Android / August 8, 2022 / 4 mins read / By Atri Tripathi

Jetpack Compose and the conundrum of selecting a suitable architecture

Jetpack Compose is a modern and declarative UI framework developed by Google for Android to effectually replace the older View-based imperative UI system, which demands an excessive amount of ceremonial setup to render even simple UI elements on the screen. The promise of Jetpack Compose lies in its ability to simplify UI development by allowing us to define, more or less, “what” rather than “how” it is to be rendered — declarative over imperative.

At SuperShare, we’re rewriting our Android app natively from scratch using the latest tech, libraries, design patterns, feature sets and frameworks that Google offers. And one of the primary decisions we had to take at the onset was selecting a suitable mobile software architecture — MVVM or MVI.

The other famous architectures like MVC, MVP and Mobius (close contender) had other blatant and severe shortcomings, which we were already aware of; hence they weren’t in our consideration from the beginning. We were aware that our decision would have an impact on the application for its entire lifetime, which also, in a way, justified our predicament. We had to tread carefully with this decision and thoroughly weigh our biases on one or the other architecture.

Moreover, our UI layer had to be written entirely using Jetpack Compose, and the tricky thing with it is that, unlike the View system, Jetpack Compose is built and works using the concept of State-Machine.
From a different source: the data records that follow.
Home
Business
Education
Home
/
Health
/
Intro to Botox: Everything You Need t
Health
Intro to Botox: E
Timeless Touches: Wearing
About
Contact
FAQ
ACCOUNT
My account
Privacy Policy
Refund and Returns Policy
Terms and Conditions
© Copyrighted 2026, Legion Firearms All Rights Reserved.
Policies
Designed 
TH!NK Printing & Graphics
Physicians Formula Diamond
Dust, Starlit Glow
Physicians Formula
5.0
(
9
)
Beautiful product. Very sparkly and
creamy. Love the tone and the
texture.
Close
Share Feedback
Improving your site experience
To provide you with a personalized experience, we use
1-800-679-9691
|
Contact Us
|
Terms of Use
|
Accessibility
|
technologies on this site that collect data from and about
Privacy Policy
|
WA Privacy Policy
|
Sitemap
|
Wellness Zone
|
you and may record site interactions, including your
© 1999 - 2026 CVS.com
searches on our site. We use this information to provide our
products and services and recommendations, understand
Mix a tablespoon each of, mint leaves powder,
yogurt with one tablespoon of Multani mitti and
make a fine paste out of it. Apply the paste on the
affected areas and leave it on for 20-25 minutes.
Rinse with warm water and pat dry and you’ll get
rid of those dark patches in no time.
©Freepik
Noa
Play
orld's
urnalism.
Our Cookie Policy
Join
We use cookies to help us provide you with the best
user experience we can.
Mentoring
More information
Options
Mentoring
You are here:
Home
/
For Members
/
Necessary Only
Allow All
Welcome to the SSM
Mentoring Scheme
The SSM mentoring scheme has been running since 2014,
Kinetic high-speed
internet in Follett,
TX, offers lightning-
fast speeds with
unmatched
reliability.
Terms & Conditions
It operates and relies on a delicate and measured dance between the State changes and the Events that trigger them. In simpler words, we had to rethink, adjust and accommodate our way of writing UI code from a mutation-friendly, less contractual and more flexible world to a more purist’s immutability, pure functions, and “state-flows-down, events-flow-up” way of seeing the world.

The following sections delineate our precise observation of the characteristic strengths and weaknesses of both the architectures and then our final verdict.

MVVM

MVVM Architecture

  • MVVM stands for Model-View-ViewModel architecture.

  • It was adopted by Google as the standard architecture for developing Android apps several years ago, and they still stand by it.

  • It’s a development on the MVP pattern, where it replaces the Interface and its modifications between the View and Presenter with a Pub-Sub/Observer pattern between the View and ViewModel.

  • Its strongest suit offering is the lifecycle-aware ViewModel and the ability to have granular control over each UI component using Compose friendly state-holder variables, preferably in the ViewModels, that is decoupled from the screen’s state.

MVI

MVI Architecture

  • MVI stands for Model-View-Intent architecture.

  • It is a reactive architecture that was developed in public and had strong backing from the developer community.

  • It was developed as an alternative for Android taking inspiration from Redux, a state-machined-based JavaScript library for the Web.

  • Its strongest suit is that it abides by purist’s principles of writing code, wherein entities and objects are immutable, and therefore they become good representatives of State, and any Event/Intent that wants to change the State does so, not by directly changing the value, but by creating a copy of the object using special functions called Reducers. This keeps the code resilient, thread-safe and testable.

Verdict

We chose MVVM.

Now, I agree that on the envelope, reading the above bullet points, it may seem quite evident that MVI should be a clear yes and the way to go, given the fact that it clearly mimics Jetpack Compose in its state-machine-based operational behaviour. And to be honest, we were very split and closely considering this point too.

But what made MVVM win the bid had to do with two points:

  1. MVVM still has and probably in the near future will continue to have a strong backing as the standard architecture for Android app development from Google.

  2. The fact that MVI was developed for Android as inspiration from Redux for JavaScript seemed an overkill, in lieu of the fact that although it might’ve made sense in JavaScript to have proper state management by funnelling your state changes through central Reducer functions because the language itself suffers from a lack of strict typing system, it didn’t really make sense for us with Java/Kotlin, because they do have strict typing system, and therefore a centralised funnelling may or may not have been good to have, but it was never really a necessity.

The last thing to be mentioned here is that some developers have tried using a mix of both the architectures — where the central structural scaffolding is provided by MVVM, and only the cosmetic layer between the ViewModel and the View with Jetpack Compose is taken care of by a simplified and neutered down version of MVI’s extensive rigmarole.

Only time will tell how it all really plays out as Jetpack Compose matures.